_Your goal_
Please return each record below exactly, with nothing left out.

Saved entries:
#####

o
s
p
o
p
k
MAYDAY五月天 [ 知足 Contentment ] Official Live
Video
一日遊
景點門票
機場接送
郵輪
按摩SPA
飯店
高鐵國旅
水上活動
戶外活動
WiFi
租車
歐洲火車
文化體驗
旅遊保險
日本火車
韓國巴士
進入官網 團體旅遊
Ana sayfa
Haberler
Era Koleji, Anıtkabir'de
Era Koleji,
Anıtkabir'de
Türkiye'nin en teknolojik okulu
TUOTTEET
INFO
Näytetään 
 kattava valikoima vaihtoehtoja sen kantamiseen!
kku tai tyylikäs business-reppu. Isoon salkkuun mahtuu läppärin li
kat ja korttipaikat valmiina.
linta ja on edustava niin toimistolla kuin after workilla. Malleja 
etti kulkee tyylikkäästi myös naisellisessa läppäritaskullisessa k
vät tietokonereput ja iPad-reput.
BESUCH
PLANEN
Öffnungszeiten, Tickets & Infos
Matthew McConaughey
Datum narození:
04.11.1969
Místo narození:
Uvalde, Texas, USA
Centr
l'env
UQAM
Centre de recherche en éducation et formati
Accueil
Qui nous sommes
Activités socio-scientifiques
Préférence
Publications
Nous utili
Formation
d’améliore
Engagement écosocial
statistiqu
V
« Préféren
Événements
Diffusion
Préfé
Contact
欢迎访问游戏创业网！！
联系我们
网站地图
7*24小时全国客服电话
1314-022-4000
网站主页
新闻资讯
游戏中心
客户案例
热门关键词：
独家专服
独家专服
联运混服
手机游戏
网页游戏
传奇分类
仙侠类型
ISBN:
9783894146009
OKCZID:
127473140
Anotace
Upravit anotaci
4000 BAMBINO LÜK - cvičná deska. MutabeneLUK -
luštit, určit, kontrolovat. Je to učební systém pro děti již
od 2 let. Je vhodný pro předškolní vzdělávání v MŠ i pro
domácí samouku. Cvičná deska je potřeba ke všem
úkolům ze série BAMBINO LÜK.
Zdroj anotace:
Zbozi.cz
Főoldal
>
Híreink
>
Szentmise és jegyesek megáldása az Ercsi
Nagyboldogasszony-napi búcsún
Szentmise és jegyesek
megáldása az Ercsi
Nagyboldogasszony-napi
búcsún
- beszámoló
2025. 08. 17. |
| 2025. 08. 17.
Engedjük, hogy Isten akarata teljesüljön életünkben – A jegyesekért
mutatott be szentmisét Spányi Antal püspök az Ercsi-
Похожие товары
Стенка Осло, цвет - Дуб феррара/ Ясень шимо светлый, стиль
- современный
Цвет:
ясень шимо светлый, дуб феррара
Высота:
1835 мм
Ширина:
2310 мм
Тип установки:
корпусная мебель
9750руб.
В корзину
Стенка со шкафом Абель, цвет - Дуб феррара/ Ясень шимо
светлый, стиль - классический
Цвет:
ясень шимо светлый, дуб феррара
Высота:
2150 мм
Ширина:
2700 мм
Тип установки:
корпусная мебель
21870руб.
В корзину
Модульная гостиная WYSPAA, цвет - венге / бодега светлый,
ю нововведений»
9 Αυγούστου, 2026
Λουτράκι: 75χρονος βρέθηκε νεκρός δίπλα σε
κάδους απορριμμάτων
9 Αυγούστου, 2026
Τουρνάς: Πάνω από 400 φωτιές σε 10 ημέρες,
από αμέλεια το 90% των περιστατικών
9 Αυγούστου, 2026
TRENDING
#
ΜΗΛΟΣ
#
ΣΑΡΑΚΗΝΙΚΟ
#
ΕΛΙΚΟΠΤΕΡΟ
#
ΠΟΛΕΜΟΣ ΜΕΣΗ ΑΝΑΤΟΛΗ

#####

_Solution_
o
s
p
o
p
k
MAYDAY五月天 [ 知足 Contentment ] Official Live
Video
一日遊
景點門票
機場接送
郵輪
按摩SPA
飯店
高鐵國旅
水上活動
戶外活動
WiFi
租車
歐洲火車
文化體驗
旅遊保險
日本火車
韓國巴士
進入官網 團體旅遊
Ana sayfa
Haberler
Era Koleji, Anıtkabir'de
Era Koleji,
Anıtkabir'de
Türkiye'nin en teknolojik okulu
TUOTTEET
INFO
Näytetään 
 kattava valikoima vaihtoehtoja sen kantamiseen!
kku tai tyylikäs business-reppu. Isoon salkkuun mahtuu läppärin li
kat ja korttipaikat valmiina.
linta ja on edustava niin toimistolla kuin after workilla. Malleja 
etti kulkee tyylikkäästi myös naisellisessa läppäritaskullisessa k
vät tietokonereput ja iPad-reput.
BESUCH
PLANEN
Öffnungszeiten, Tickets & Infos
Matthew McConaughey
Datum narození:
04.11.1969
Místo narození:
Uvalde, Texas, USA
Centr
l'env
UQAM
Centre de recherche en éducation et formati
Accueil
Qui nous sommes
Activités socio-scientifiques
Préférence
Publications
Nous utili
Formation
d’améliore
Engagement écosocial
statistiqu
V
« Préféren
Événements
Diffusion
Préfé
Contact
欢迎访问游戏创业网！！
联系我们
网站地图
7*24小时全国客服电话
1314-022-4000
网站主页
新闻资讯
游戏中心
客户案例
热门关键词：
独家专服
独家专服
联运混服
手机游戏
网页游戏
传奇分类
仙侠类型
ISBN:
9783894146009
OKCZID:
127473140
Anotace
Upravit anotaci
4000 BAMBINO LÜK - cvičná deska. MutabeneLUK -
luštit, určit, kontrolovat. Je to učební systém pro děti již
od 2 let. Je vhodný pro předškolní vzdělávání v MŠ i pro
domácí samouku. Cvičná deska je potřeba ke všem
úkolům ze série BAMBINO LÜK.
Zdroj anotace:
Zbozi.cz
Főoldal
>
Híreink
>
Szentmise és jegyesek megáldása az Ercsi
Nagyboldogasszony-napi búcsún
Szentmise és jegyesek
megáldása az Ercsi
Nagyboldogasszony-napi
búcsún
- beszámoló
2025. 08. 17. |
| 2025. 08. 17.
Engedjük, hogy Isten akarata teljesüljön életünkben – A jegyesekért
mutatott be szentmisét Spányi Antal püspök az Ercsi-
Похожие товары
Стенка Осло, цвет - Дуб феррара/ Ясень шимо светлый, стиль
- современный
Цвет:
ясень шимо светлый, дуб феррара
Высота:
1835 мм
Ширина:
2310 мм
Тип установки:
корпусная мебель
9750руб.
В корзину
Стенка со шкафом Абель, цвет - Дуб феррара/ Ясень шимо
светлый, стиль - классический
Цвет:
ясень шимо светлый, дуб феррара
Высота:
2150 мм
Ширина:
2700 мм
Тип установки:
корпусная мебель
21870руб.
В корзину
Модульная гостиная WYSPAA, цвет - венге / бодега светлый,
ю нововведений»
9 Αυγούστου, 2026
Λουτράκι: 75χρονος βρέθηκε νεκρός δίπλα σε
κάδους απορριμμάτων
9 Αυγούστου, 2026
Τουρνάς: Πάνω από 400 φωτιές σε 10 ημέρες,
από αμέλεια το 90% των περιστατικών
9 Αυγούστου, 2026
TRENDING
#
ΜΗΛΟΣ
#
ΣΑΡΑΚΗΝΙΚΟ
#
ΕΛΙΚΟΠΤΕΡΟ
#
ΠΟΛΕΜΟΣ ΜΕΣΗ ΑΝΑΤΟΛΗ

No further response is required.